パラメータt:Y=−10+26t=−8 → t=2/26=1/13
X=5+(−21−5)×(1/13)=5−2=3 → Q(3,−8)
PQ=3−(−25)=28m、AB=5−(−25)=30m
【ステップ3】台形ABQPの面積を求める
台形の面積=(上底+下底)×高さ÷2=(30+28)×2÷2=58 m²
【ステップ4】四角形PQCDの面積を計算する
PQCD = ABCD − ABQP = 440 − 58 = 382 m²
各選択肢の確認
選択肢1(368 m²):ABQP=(440−368)=72 m²のはずだが、(30+28)×2÷2=58≠72 →×
選択肢2(382 m²):ABQP=(440−382)=58 m²=(30+28)×2÷2=58 → ✓ 正解
選択肢3(440 m²):四角形ABCD全体の面積で、拡幅部分ABQPを引いていない →×
選択肢4(476 m²):476>440(PQCD全体が四角形ABCDより大きくなるのは不可)→×
選択肢5(502 m²):502>440(同上、ABCD全体より大きくなるのは不可)→×
答え:選択肢2(382 m²)
問題:座標法では、多角形の各頂点の座標値を使って面積を計算する。
〇か×か。
答え:〇
座標法はガウスの公式を使い、各頂点のX・Y座標から面積を直接計算します。
問題:三斜法は、多角形を三角形に分割して各三角形の面積を合計する方法である。
〇か×か。
答え:〇
三斜法は多角形を複数の三角形に分割し、それぞれの面積(底辺×高さ÷2)を合計します。

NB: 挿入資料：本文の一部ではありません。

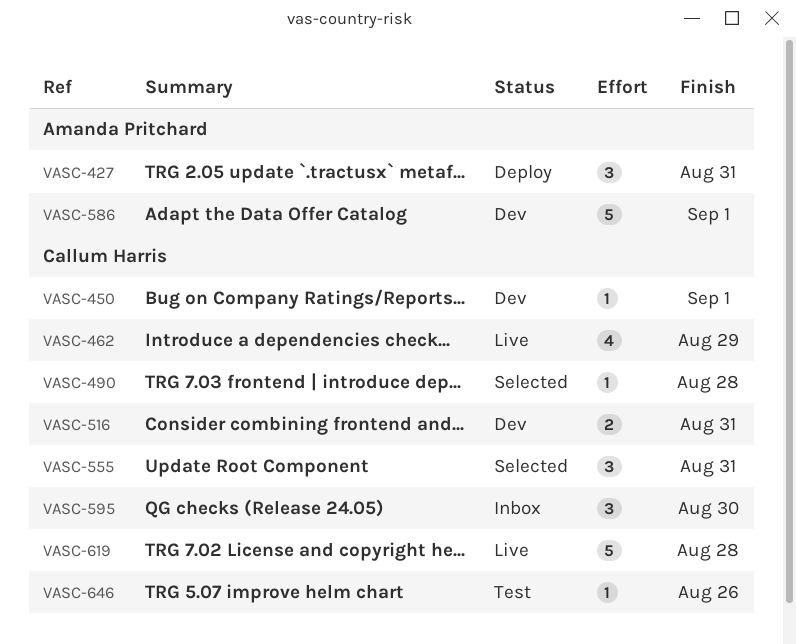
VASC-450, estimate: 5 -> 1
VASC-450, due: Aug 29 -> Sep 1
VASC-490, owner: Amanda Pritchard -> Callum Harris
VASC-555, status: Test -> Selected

問題:座標法で求めた面積は、多角形の頂点数が増えると使えなくなる。
〇か×か。
答え:×
座標法は頂点数に関わらず一定の公式で計算できます。頂点数が多い複雑な形状でも同様に適用できます。
今回は面積計算の座標法について説明しました。
座標法は各頂点のX・Y座標からガウスの公式で面積を求める方法で、三斜法と並ぶ主要な面積計算手法です。
複雑な形状の土地でも座標値さえ求まれば精度よく計算できます。
試験では公式の意味を理解し、座標値を正確に代入する練習をしておくことが重要です。
参考法令・規格
※ この記事の確認日:2026年5月
試験での問われ方|ソクタの一言
座標法の計算問題は座標値の読み取りミスに注意が必要です。
X座標とY座標を逆に読んだり、頂点の順序を間違えたりするとまったく異なる答えになります。
ガウスの公式は「一定の手順を正確に追う」計算なので、公式の意味を理解してから練習問題を繰り返すのが近道です。